Predictive dialing uses statistics to reduce both of these sources of delay. By observing what proportion of people are answering the phone, a predictive dialer dials multiple numbers every time someone becomes available. So if one 1 out of 4 people is picking up, the dialer will dial somewhere around 4 lines when a caller is available. Additionally, it will start dialing even before a caller is done with a phone call. If a typical call lasts 100 seconds and it takes people about 10 seconds to answer the phone, the dialer will start dialing at around 90 seconds.

All of this math is a gross simplification, but it gives you an idea of the advantages of predictive dialing. It should also give you a hint about the shortcomings: if the dialer guesses wrong and somebody picks up the phone unexpectedly, there will be no caller available to talk with them. These are called "abandoned" or "nuisance" calls. That's why, when you're calling a very valuable list (such as donors), it's often better to use a preview dialer that only dials a single line after you've finished your last call.

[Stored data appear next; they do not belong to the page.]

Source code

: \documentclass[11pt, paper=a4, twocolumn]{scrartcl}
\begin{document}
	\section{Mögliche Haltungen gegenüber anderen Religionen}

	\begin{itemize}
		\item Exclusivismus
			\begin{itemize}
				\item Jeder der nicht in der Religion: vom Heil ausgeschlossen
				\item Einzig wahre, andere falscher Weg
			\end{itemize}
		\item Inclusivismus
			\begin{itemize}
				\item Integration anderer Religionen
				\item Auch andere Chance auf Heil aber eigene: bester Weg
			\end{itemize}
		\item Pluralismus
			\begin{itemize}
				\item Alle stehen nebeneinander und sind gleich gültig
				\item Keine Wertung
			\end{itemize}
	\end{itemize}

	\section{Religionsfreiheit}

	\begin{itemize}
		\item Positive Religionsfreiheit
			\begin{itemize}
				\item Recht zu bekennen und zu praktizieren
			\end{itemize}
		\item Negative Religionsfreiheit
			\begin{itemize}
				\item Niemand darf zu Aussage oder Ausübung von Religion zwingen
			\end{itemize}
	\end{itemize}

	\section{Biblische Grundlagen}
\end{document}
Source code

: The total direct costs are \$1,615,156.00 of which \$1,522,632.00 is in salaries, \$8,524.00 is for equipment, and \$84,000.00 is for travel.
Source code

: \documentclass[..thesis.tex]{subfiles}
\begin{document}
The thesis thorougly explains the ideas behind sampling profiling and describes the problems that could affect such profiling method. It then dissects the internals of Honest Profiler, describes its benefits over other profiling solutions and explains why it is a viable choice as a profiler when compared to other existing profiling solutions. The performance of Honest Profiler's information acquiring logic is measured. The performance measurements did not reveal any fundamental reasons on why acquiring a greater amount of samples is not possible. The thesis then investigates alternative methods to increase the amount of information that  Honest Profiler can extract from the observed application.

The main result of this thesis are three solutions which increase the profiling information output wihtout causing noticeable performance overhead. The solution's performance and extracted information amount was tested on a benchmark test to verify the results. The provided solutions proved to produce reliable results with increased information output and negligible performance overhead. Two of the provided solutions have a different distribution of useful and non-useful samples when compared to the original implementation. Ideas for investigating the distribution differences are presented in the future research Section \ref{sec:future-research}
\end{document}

This math also hints at when predictive dialers are most effective. The law of averages states that any chance error gets smaller as the sample size increases, so the more people using a dialer, the more efficient it is. Similarly, the less variation there is in the lengths of the phone calls, the more accurately the dialer can predict when to make the next dials.

Impact Dialing is doing a lot of research into pushing the limits of predictive dialer efficiency, as well as even making preview dialing faster. This research is under wraps until we get it hammered out and patented, but I can't wait to share what we're working on.